EXERCISE INPUTS:
============================================================

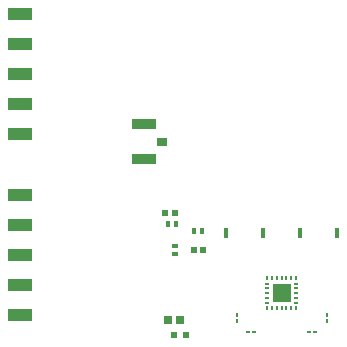
<source format=gbp>
G04*
G04 #@! TF.GenerationSoftware,Altium Limited,Altium Designer,25.8.1 (18)*
G04*
G04 Layer_Color=128*
%FSLAX26Y26*%
%MOIN*%
G70*
G04*
G04 #@! TF.SameCoordinates,AB66D781-FBCB-4B57-8275-DC7DE2197C71*
G04*
G04*
G04 #@! TF.FilePolarity,Positive*
G04*
G01*
G75*
%ADD20R,0.012950X0.033489*%
%ADD21R,0.010344X0.013941*%
%ADD22R,0.013941X0.010344*%
%ADD27R,0.013000X0.010000*%
%ADD28R,0.010000X0.013000*%
%ADD29R,0.059000X0.059000*%
%ADD38R,0.023622X0.023622*%
%ADD39R,0.078740X0.040157*%
%ADD40R,0.018432X0.018601*%
G04:AMPARAMS|DCode=41|XSize=21.654mil|YSize=19.685mil|CornerRadius=2.461mil|HoleSize=0mil|Usage=FLASHONLY|Rotation=90.000|XOffset=0mil|YOffset=0mil|HoleType=Round|Shape=RoundedRectangle|*
%AMROUNDEDRECTD41*
21,1,0.021654,0.014764,0,0,90.0*
21,1,0.016732,0.019685,0,0,90.0*
1,1,0.004921,0.007382,0.008366*
1,1,0.004921,0.007382,-0.008366*
1,1,0.004921,-0.007382,-0.008366*
1,1,0.004921,-0.007382,0.008366*
%
%ADD41ROUNDEDRECTD41*%
%ADD42R,0.011811X0.019685*%
%ADD43R,0.019685X0.011811*%
%ADD44R,0.029921X0.028346*%
%ADD47R,0.033465X0.031496*%
%ADD48R,0.078740X0.035433*%
D20*
X678169Y416339D02*
D03*
X554902Y416339D02*
D03*
X431634Y416339D02*
D03*
X308366Y416339D02*
D03*
D21*
X343110Y142520D02*
D03*
X343110Y122496D02*
D03*
X643425Y142520D02*
D03*
X643425Y122496D02*
D03*
D22*
X606363Y86079D02*
D03*
X586339Y86079D02*
D03*
X380172Y86079D02*
D03*
X400197Y86079D02*
D03*
D27*
X542768Y184504D02*
D03*
X542768Y200252D02*
D03*
X542768Y216000D02*
D03*
X542768Y231748D02*
D03*
X542768Y247496D02*
D03*
X443768Y247496D02*
D03*
X443768Y231748D02*
D03*
X443768Y216000D02*
D03*
X443768Y200252D02*
D03*
X443768Y184504D02*
D03*
D28*
X540512Y265500D02*
D03*
X524764Y265500D02*
D03*
X509016Y265500D02*
D03*
X493268Y265500D02*
D03*
X477520Y265500D02*
D03*
X461772Y265500D02*
D03*
X446024Y265500D02*
D03*
X446024Y166500D02*
D03*
X461772Y166500D02*
D03*
X477520Y166500D02*
D03*
X493268Y166500D02*
D03*
X509016Y166500D02*
D03*
X524764Y166500D02*
D03*
X540512Y166500D02*
D03*
D29*
X493268Y216000D02*
D03*
D38*
X174669Y76000D02*
D03*
X133331Y76000D02*
D03*
D39*
X-378307Y746252D02*
D03*
X-378307Y846252D02*
D03*
X-378307Y946252D02*
D03*
X-378307Y1046252D02*
D03*
X-378307Y1146252D02*
D03*
X-377323Y544874D02*
D03*
X-377323Y444874D02*
D03*
X-377323Y344874D02*
D03*
X-377323Y244874D02*
D03*
X-377323Y144874D02*
D03*
D40*
X232205Y360685D02*
D03*
X200540Y360685D02*
D03*
D41*
X104252Y483716D02*
D03*
X139685Y483716D02*
D03*
D42*
X200709Y423677D02*
D03*
X228268Y423677D02*
D03*
X113110Y446315D02*
D03*
X140669Y446315D02*
D03*
D43*
X139685Y374465D02*
D03*
X139685Y346906D02*
D03*
D44*
X154449Y126433D02*
D03*
X115866Y126433D02*
D03*
D47*
X95363Y720926D02*
D03*
D48*
X35356Y779978D02*
D03*
X35352Y661864D02*
D03*
M02*

</source>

============================================================

WRITTEN TASK: Reproduce exactly the stretch of the material above that starts at the line with "X461772Y265500D02*" and ends at the line with "X493268Y216000D02*", both included, and nothing else.

ANSWER BOX:
X461772Y265500D02*
D03*
X446024Y265500D02*
D03*
X446024Y166500D02*
D03*
X461772Y166500D02*
D03*
X477520Y166500D02*
D03*
X493268Y166500D02*
D03*
X509016Y166500D02*
D03*
X524764Y166500D02*
D03*
X540512Y166500D02*
D03*
D29*
X493268Y216000D02*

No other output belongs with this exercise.